# Crazy Horse on snowboard



## snowklinger (Aug 30, 2011)

me like.

horse fucking cow best.

rdy for winter already..........


----------



## chomps1211 (Mar 30, 2011)

Fun clip. :thumbsup:


----------



## CrazyBanana (Oct 18, 2013)

Thank you
We tried hard


----------



## CassMT (Mar 14, 2013)

that's not even a real horse, it's a guy with a horse mask on.


----------



## chomps1211 (Mar 30, 2011)

CassMT said:


> that's not even a real horse, it's a guy with a horse mask on.
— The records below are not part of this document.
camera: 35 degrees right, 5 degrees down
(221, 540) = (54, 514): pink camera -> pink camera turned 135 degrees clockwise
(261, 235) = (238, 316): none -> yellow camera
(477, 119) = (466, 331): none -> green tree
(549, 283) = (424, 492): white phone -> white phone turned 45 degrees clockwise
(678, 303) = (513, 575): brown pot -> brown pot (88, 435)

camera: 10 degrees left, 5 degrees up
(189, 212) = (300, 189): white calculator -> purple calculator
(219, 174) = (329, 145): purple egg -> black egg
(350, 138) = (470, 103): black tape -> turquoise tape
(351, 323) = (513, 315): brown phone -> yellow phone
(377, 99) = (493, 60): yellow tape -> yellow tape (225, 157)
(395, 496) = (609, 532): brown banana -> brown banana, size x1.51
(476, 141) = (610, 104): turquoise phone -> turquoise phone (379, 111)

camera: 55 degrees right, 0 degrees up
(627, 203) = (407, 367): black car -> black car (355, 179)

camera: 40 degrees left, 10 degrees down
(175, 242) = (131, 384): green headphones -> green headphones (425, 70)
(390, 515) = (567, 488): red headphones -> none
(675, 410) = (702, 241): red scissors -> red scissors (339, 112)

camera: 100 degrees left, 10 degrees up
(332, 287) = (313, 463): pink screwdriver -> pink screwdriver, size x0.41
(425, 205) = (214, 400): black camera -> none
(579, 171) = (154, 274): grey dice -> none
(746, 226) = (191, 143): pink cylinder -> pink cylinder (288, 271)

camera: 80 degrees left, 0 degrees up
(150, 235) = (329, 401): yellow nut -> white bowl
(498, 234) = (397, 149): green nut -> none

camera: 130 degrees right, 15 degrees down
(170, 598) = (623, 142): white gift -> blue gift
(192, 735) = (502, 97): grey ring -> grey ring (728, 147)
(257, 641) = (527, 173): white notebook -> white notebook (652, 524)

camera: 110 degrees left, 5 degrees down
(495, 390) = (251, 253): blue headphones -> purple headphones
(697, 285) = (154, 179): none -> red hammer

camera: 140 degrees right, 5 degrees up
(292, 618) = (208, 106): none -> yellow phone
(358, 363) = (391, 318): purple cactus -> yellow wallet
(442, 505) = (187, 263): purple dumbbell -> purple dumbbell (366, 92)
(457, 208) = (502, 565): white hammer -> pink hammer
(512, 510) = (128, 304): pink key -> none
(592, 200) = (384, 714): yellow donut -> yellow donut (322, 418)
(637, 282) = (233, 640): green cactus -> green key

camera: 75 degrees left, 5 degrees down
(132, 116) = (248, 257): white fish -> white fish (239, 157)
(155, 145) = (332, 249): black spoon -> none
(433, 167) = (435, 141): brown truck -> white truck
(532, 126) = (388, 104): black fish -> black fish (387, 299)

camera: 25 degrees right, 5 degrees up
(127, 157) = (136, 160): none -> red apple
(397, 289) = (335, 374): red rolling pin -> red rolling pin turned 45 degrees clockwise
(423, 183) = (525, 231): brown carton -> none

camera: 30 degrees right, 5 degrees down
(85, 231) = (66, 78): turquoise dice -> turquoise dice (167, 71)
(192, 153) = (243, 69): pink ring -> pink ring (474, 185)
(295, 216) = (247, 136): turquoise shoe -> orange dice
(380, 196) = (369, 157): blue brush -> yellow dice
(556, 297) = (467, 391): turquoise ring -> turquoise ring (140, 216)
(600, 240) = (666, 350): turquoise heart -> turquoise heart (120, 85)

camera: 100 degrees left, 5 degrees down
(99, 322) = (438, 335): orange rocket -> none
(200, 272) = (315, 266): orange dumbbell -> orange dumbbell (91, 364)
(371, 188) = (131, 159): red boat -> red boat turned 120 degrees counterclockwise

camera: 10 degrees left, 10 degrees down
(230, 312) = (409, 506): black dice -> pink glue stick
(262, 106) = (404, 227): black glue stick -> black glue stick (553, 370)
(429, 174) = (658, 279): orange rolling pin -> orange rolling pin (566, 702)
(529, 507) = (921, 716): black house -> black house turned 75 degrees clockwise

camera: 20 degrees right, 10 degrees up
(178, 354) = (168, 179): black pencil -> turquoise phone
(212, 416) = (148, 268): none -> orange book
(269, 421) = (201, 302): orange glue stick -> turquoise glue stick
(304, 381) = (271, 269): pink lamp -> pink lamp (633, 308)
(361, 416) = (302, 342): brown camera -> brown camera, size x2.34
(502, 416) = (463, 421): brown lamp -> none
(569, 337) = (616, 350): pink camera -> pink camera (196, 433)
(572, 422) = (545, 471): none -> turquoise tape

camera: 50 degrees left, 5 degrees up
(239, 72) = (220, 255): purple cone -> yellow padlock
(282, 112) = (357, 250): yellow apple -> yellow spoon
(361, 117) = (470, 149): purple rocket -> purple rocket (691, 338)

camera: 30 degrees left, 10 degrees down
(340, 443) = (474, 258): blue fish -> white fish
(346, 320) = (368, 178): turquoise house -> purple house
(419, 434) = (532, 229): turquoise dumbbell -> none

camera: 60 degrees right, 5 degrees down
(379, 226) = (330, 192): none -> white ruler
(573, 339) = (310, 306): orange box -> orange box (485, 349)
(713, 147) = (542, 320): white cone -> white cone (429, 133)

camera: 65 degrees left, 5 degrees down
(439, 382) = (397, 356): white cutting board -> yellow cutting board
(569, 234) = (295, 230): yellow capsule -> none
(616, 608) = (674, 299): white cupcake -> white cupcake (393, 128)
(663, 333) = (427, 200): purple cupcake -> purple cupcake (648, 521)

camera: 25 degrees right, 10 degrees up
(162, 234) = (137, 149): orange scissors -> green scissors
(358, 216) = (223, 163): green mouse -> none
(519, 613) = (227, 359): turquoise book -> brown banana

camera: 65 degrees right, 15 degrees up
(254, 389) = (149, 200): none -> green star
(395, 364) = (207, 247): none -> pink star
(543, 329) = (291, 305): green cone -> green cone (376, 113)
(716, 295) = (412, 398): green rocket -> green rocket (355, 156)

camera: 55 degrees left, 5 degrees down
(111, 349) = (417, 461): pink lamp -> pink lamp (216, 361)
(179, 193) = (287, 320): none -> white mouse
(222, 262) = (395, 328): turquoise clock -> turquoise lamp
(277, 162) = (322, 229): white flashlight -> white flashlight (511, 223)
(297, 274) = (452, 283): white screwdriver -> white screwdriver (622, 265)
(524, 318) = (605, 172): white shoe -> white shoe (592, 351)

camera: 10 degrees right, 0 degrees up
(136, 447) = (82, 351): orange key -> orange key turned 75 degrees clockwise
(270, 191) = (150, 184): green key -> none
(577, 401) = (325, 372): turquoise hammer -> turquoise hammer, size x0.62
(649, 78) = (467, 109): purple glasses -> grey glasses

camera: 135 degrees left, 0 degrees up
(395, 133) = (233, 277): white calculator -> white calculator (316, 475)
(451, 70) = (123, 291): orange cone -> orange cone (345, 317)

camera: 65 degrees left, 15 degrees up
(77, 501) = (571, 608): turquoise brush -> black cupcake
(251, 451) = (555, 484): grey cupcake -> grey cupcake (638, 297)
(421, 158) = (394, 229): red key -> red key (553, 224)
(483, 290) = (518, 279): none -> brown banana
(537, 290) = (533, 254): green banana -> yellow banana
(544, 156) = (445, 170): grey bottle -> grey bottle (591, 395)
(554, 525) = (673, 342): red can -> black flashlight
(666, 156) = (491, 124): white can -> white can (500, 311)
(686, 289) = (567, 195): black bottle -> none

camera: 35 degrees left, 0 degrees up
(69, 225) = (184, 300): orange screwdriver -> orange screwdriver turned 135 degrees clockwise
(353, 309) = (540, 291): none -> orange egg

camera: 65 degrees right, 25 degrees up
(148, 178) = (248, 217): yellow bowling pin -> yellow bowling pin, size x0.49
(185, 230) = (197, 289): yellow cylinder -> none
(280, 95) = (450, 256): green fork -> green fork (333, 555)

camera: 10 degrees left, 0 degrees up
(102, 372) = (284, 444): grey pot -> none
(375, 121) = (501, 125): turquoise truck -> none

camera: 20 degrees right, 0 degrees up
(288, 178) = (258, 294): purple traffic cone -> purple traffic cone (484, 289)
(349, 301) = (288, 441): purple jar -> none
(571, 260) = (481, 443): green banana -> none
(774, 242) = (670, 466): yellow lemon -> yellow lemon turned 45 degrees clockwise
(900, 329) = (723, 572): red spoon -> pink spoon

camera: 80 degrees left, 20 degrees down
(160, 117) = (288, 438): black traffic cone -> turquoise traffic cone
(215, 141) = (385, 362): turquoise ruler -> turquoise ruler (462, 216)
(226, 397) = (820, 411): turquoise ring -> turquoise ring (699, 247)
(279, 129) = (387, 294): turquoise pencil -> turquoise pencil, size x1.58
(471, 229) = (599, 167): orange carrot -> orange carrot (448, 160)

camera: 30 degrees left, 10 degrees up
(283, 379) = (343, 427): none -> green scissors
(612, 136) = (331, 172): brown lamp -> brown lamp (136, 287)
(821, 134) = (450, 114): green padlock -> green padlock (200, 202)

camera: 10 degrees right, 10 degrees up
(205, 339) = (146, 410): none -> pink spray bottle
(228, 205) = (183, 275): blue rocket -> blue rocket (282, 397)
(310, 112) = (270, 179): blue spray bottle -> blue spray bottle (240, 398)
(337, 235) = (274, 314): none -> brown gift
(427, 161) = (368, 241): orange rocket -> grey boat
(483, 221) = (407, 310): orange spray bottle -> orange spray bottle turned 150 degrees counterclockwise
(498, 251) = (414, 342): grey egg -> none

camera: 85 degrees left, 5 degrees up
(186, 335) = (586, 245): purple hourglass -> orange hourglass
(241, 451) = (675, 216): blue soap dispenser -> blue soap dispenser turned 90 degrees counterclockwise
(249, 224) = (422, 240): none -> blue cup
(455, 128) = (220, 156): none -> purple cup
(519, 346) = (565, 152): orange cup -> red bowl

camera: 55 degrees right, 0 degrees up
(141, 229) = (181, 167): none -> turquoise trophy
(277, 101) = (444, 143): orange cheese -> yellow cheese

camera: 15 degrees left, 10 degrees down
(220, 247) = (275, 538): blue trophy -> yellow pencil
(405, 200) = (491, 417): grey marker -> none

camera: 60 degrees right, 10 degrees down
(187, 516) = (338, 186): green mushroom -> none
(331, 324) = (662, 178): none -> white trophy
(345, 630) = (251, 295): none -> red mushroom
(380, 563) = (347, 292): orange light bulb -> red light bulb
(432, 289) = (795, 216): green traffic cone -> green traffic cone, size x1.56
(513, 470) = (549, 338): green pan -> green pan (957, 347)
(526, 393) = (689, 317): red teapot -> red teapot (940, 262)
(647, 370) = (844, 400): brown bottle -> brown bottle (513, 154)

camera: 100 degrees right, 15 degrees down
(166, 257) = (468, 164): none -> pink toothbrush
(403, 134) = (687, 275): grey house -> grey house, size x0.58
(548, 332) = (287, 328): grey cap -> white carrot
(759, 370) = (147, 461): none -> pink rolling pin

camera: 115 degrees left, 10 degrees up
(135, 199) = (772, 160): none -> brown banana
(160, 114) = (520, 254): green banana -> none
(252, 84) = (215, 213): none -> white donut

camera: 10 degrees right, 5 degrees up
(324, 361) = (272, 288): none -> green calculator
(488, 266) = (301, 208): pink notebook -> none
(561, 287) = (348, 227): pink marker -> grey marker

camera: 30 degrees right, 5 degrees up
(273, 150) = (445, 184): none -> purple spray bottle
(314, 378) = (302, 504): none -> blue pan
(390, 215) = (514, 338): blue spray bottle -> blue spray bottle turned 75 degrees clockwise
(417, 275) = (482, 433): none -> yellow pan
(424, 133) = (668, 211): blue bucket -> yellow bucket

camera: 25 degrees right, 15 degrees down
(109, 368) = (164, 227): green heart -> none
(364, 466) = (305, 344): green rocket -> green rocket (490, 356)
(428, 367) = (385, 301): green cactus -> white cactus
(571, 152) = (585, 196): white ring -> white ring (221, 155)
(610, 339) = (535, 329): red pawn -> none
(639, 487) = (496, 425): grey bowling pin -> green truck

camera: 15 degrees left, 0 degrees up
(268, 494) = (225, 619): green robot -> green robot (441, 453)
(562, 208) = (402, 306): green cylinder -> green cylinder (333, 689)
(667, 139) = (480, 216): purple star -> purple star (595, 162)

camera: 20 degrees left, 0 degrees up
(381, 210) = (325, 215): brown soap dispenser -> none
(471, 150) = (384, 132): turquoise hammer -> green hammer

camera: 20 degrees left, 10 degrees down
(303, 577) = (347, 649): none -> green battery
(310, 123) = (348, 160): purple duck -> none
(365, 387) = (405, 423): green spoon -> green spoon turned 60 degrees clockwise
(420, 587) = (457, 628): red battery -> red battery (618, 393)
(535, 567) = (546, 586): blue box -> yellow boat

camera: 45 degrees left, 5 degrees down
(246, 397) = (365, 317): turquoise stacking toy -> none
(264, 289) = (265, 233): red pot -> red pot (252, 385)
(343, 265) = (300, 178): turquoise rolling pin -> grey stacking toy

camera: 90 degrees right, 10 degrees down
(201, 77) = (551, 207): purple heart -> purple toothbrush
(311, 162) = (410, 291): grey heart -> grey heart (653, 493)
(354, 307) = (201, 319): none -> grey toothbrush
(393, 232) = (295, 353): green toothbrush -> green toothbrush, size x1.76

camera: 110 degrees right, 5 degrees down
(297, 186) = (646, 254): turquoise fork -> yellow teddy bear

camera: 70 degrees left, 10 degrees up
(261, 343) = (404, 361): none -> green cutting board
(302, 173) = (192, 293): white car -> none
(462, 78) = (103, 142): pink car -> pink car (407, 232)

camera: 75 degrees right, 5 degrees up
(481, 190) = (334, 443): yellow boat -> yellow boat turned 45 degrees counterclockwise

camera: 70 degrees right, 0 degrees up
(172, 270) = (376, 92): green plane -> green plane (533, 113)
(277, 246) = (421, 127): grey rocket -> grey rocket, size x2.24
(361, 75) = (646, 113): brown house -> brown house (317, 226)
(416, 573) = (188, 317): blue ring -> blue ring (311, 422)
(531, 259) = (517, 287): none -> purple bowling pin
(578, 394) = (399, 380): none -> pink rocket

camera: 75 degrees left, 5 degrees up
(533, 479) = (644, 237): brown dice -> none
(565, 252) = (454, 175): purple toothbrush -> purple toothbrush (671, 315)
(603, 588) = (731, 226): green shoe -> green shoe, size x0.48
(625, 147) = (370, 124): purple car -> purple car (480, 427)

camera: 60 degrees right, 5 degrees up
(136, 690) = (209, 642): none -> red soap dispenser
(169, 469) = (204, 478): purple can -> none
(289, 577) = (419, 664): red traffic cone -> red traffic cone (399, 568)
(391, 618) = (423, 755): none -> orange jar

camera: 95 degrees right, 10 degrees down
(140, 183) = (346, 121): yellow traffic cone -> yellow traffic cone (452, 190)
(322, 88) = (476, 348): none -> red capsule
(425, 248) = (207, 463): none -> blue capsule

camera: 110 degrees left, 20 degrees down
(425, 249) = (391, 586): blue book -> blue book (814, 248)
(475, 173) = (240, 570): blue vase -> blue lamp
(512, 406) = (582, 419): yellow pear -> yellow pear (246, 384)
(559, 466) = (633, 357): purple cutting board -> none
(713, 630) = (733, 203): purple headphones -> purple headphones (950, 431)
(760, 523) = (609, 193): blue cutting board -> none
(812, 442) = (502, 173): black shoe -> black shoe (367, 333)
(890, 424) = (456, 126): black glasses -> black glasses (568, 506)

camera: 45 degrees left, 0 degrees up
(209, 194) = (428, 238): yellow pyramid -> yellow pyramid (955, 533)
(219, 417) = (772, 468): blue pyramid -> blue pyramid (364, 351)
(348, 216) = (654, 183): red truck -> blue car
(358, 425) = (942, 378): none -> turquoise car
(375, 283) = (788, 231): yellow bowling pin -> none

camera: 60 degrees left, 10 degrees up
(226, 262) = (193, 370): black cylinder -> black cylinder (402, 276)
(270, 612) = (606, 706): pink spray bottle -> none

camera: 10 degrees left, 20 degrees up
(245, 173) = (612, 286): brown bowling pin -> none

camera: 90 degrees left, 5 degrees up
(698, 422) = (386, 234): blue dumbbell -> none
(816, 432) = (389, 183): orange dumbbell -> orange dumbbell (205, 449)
...might be true, but you can't deny he's a _REAL_ JackAss! :yahoo: 

It's still a fun clip! :thumbsup:


----------



## andrewdod (Mar 24, 2013)

I liked it! i can see all the stoke in the clip!


----------



## f00bar (Mar 6, 2014)

That surely wasn't a US airport with a horse head on. That just screams tazed followed by a cavity search.


----------



## andrewdod (Mar 24, 2013)

f00bar said:


> That surely wasn't a US airport with a horse head on. That just screams tazed followed by a cavity search.



Unfortunately this is true. The Gestapo would have not allowed that here.... You probably would have been placed on the no fly list.


----------



## Argo (Feb 25, 2010)

horse head clip.  

Not all time riding but some fun was had making this video for sure.


----------